Tuesday, April 05, 2005

The Academic Bias Towards Facts

Paul Krugman takes on the issue of liberal bias in academia. I have written about this here, and I still think that post takes into account everything that it really needs to include. Self-selectivity, as Krugman acknowledges, is a key factor. As I argued (in agreement with Juan Cole), the point is that
universities tend to attract and maintain liberal candidates for their positions because the alternatives in the market economy, in conservative (and wealthy) think tanks, or in the officer corps of the military are not available to them for the most part. That is to say, liberal intellectuals with the skills to succeed in corporate business, right-wing non-governmental organizations, or the upper echelons of the military are in effect pushed out of those professions by the prevailing attitude and mores adopted by them. Conversely, conservative intellectuals are pulled by the lucrative offers of those very same institutions.
Krugman adds a piece to the puzzle.
In its April Fools' Day issue, Scientific American published a spoof editorial in which it apologized for endorsing the theory of evolution just because it's "the unifying concept for all of biology and one of the greatest scientific ideas of all time," saying that "as editors, we had no business being persuaded by mountains of evidence." And it conceded that it had succumbed "to the easy mistake of thinking that scientists understand their fields better than, say, U.S. senators or best-selling novelists do."
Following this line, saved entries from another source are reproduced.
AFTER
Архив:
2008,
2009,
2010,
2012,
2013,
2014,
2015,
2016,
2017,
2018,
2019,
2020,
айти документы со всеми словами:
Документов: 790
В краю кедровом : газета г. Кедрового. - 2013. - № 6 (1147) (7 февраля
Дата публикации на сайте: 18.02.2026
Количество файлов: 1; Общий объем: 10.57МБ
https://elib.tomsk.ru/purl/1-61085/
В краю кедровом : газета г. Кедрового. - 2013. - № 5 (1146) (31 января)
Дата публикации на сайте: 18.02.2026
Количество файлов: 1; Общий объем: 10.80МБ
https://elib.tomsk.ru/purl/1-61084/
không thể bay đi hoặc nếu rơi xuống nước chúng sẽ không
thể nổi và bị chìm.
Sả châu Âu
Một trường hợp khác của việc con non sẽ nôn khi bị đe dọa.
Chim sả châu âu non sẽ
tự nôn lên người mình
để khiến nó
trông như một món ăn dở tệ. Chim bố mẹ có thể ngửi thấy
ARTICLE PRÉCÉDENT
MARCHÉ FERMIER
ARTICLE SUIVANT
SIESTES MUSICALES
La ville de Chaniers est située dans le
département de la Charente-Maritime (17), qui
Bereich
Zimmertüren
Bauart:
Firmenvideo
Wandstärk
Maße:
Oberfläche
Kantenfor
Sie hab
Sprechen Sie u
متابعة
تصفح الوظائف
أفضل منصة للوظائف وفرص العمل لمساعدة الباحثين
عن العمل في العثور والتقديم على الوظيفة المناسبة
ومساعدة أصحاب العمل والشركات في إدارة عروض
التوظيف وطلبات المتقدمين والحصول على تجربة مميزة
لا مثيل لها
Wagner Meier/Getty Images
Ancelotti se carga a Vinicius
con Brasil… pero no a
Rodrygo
The editorial was titled "O.K., We Give Up." But it could just as well have been called "Why So Few Scientists Are Republicans These Days." Thirty years ago, attacks on science came mostly from the left; these days, they come overwhelmingly from the right, and have the backing of leading Republicans.

Scientific American may think that evolution is supported by mountains of evidence, but President Bush declares that "the jury is still out." Senator James Inhofe dismisses the vast body of research supporting the scientific consensus on climate change as a "gigantic hoax."
This has to do with what readers of this blog will be familiar with as the War on Facts. I am reminded of a segment from the Daily Show on this theme:
Corddry: How does one report the facts in an unbiased way when the facts themselves are biased?

Stewart: I'm sorry, Rob, did you say the facts are biased?

Corddry: That's right, Jon. From the names of our fallen soldiers to the gradual withdrawal of our allies to the growing insurgency, it's become all too clear that facts in Iraq have an anti-Bush agenda.
It is no surprise that academics--that is, those who respect science and value objective research as a method of deriving truth--should be alienated from the political party that has openly declared a war on facts.